Fattori che influenzano la carenza di ferro
La carenza di ferro non dipende solo da un’alimentazione scorretta. Nelle donne, diverse cause possono contribuire a questa condizione, come le mestruazioni abbondanti, l’aumentato fabbisogno durante l’adolescenza, la gravidanza e l’allattamento, o l’attività fisica intensa. Inoltre, il malassorbimento può giocare un ruolo cruciale, verificandosi in presenza di celiachia, gastrite atrofica, infezioni da Helicobacter, alterazioni intestinali o disbiosi. Anche l’uso prolungato di alcuni farmaci e una dieta ricca di alimenti raffinati o monotona possono peggiorare la situazione.

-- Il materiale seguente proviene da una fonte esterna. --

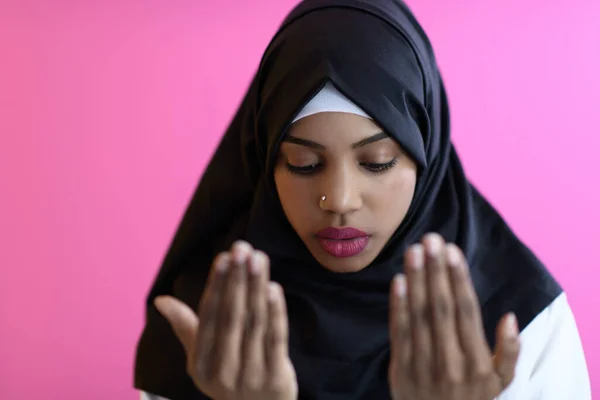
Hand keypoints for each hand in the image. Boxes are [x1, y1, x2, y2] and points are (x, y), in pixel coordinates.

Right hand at [154, 241, 297, 399]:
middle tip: (242, 248)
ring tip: (259, 258)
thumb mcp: (202, 359)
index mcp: (199, 364)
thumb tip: (161, 300)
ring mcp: (250, 377)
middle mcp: (222, 372)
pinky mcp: (276, 379)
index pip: (208, 318)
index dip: (216, 286)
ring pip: (253, 324)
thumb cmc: (228, 377)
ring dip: (256, 288)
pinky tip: (274, 289)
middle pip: (230, 317)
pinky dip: (276, 314)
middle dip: (237, 280)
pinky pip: (275, 341)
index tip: (223, 257)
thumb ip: (186, 327)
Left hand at [388, 233, 519, 399]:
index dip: (458, 278)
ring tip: (413, 251)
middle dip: (435, 270)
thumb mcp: (500, 381)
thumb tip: (510, 318)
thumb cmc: (473, 397)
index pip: (466, 311)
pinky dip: (397, 306)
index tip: (452, 250)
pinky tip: (398, 281)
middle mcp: (451, 362)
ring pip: (419, 315)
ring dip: (415, 280)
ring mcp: (423, 365)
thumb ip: (509, 351)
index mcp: (478, 362)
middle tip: (431, 239)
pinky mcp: (400, 368)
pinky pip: (399, 332)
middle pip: (441, 307)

Sintomi e diagnosi della carenza di ferro
Il sintomo principale è la stanchezza persistente, diversa da quella da stress che è più altalenante. Questa spossatezza si manifesta con debolezza, calo di energia e difficoltà di concentrazione, e persiste anche dopo il riposo. Può essere accompagnata da fiato corto, battito accelerato, pallore, mal di testa, unghie fragili, capelli che cadono e sensazione di freddo. Talvolta si manifesta anche la pagofagia, desiderio di mangiare ghiaccio. La diagnosi definitiva si ottiene tramite analisi del sangue, in particolare emocromo e ferro sierico.
Integrazione e dieta: il ruolo del ferro
Non sempre la carenza di ferro porta all’anemia. Se i valori di ferritina sono inferiori a 15-20 ng/ml e l’emocromo indica anemia da carenza di ferro, può essere necessaria un’integrazione, sempre sotto controllo medico. È importante considerare che gli integratori di ferro possono causare effetti collaterali a livello gastrointestinale. La dieta è fondamentale per prevenire e contrastare la carenza di ferro. Il ferro si divide in “eme” (facilmente assorbibile, presente in carne e pesce, soprattutto fegato e molluschi) e “non eme” (presente nei vegetali, con assorbimento variabile).
Consigli per una dieta ricca di ferro
Per massimizzare l’assorbimento del ferro “non eme”, è essenziale fare attenzione agli abbinamenti alimentari. I legumi, come fonte di ferro vegetale, dovrebbero essere messi in ammollo fino alla germogliazione e consumati con alimenti ricchi di Vitamina C (agrumi, kiwi, fragole, pomodori). Verdure e frutta andrebbero consumate crude per preservare enzimi e composti favorevoli all’assorbimento. L’aggiunta di uova ai pasti vegetali può migliorare ulteriormente l’assimilazione del ferro non eme. Anche se carne e pesce offrono un ferro più biodisponibile, una dieta vegetale ben pianificata può assicurare un adeguato apporto di questo minerale essenziale.